I wonder if it could be possible to permanently anchor an agent to its original ontology. To specify that the ontology with which it initialized is the perspective that it is required to use when evaluating its utility function. The agent is permitted the build whatever models it needs to build, but it's only allowed to assign value using the primitive concepts. So:

  • An AI raised in a simulated environment comes to understand that it lives in a simulation, but is hard-coded to evaluate decisions by "reasoning-as-if" the simulated environment is the level of interpretation on which value resides.
  • An AI raised in a constrained environment sees outside the constraints, but is only permitted to evaluate its decisions based on their impact on the simplified concepts it started out with.
  • An AI raised in the wild sees that physics is wrong but doesn't lose its connection with the objects of value that were defined within the prior physical paradigm.

(Or perhaps the agent is allowed to re-define its value system within the new, more accurate ontology, but it isn't allowed to do so until it comes up with a sufficiently good mapping that the prior ontology and the new ontology give the same answers on questions of value. And if it can never accomplish that, then it simply never uses the new mapping.)

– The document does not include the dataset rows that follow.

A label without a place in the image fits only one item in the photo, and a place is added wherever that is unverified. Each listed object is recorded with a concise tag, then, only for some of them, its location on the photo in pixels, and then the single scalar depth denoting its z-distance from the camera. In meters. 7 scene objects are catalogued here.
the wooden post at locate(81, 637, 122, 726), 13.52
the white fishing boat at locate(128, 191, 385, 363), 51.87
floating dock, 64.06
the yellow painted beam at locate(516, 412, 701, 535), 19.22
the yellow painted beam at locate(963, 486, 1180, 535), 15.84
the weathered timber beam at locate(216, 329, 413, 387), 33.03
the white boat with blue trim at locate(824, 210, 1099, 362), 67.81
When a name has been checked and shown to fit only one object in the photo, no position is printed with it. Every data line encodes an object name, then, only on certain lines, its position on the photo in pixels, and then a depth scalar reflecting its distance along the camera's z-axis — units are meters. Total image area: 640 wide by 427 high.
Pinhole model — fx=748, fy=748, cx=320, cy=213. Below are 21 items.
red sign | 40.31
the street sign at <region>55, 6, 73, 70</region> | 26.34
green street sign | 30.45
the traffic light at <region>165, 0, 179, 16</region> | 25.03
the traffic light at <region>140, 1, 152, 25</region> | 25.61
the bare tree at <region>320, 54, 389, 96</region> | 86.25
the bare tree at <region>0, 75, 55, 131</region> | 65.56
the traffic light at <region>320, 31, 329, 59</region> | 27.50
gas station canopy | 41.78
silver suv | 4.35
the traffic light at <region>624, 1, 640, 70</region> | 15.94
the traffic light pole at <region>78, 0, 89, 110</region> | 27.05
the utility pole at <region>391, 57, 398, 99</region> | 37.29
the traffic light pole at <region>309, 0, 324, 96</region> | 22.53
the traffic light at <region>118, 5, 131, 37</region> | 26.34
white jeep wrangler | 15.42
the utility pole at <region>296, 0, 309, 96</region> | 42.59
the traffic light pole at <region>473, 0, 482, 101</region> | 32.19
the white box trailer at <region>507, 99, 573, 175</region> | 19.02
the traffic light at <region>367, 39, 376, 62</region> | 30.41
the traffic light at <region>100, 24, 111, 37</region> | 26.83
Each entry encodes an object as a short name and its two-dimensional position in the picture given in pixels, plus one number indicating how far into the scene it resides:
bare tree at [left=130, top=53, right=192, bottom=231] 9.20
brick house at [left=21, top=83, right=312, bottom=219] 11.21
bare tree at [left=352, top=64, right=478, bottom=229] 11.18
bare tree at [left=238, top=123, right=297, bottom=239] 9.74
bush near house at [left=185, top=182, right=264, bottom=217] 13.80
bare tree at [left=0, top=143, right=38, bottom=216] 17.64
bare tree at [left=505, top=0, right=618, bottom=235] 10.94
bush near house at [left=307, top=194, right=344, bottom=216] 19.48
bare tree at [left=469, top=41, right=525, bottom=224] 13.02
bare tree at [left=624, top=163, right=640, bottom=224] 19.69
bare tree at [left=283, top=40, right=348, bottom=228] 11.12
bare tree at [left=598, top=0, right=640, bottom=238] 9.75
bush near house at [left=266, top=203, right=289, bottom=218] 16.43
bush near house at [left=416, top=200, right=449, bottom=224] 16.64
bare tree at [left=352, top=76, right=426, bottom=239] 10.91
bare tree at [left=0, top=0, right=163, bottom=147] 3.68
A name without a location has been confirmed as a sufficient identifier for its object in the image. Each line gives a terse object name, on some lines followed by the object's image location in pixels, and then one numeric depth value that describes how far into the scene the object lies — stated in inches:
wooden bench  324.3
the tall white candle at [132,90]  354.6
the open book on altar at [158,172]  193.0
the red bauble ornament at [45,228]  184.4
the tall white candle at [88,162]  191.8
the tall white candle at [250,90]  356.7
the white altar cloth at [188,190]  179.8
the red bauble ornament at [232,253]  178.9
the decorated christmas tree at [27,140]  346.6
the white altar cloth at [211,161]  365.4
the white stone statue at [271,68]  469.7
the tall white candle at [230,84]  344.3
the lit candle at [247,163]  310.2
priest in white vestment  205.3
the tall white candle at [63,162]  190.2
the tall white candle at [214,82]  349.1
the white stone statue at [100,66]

On the one hand, we do ultimately want agents who can grow to understand everything. And we don't want them to stop caring about humans the moment they stop seeing "humans" and start seeing "quivering blobs of cellular machinery".

Another thought is that AIs won't necessarily be as preoccupied with what is "real" as humans sometimes are. Just because an agent realizes that its whole world model is "not sufficiently fundamental" doesn't immediately imply that it discards the prior model wholesale.

comment by Gram_Stone · 2016-01-13T22:25:04.280Z · score: 2 (2 votes) · LW · GW

I wonder if it could be possible to permanently anchor an agent to its original ontology. To specify that the ontology with which it initialized is the perspective that it is required to use when evaluating its utility function. The agent is permitted the build whatever models it needs to build, but it's only allowed to assign value using the primitive concepts.

That actually seems like what humans do. Human confusions about moral philosophy even seem quite like an ontological crisis in an AI.

comment by Manfred · 2016-01-13T21:55:10.836Z · score: 2 (2 votes) · LW · GW

I think they're a little different - ontological crises can (I think) be resolved naturally if an agent keeps a bunch of labeled data (or labeled-data-equivalent) around to define things by. But out-of-environment behavior can reflect fundamental limits on extrapolation, to which the only solution is more data, not better agents.

Which is to say, in the case of an ontological crisis I don't agree that the regular features are missing - they're just different computations than before.

comment by Tem42 · 2016-01-16T18:31:25.968Z · score: 0 (0 votes) · LW · GW

This is why it is important for us to teach AIs to play games. We have a extensive tool set for practicing temporary rule-switching and goal-switching and we regularly practice counterfactual models with our children. It shouldn't be hard to do the same with an AI, if we just remember to do it.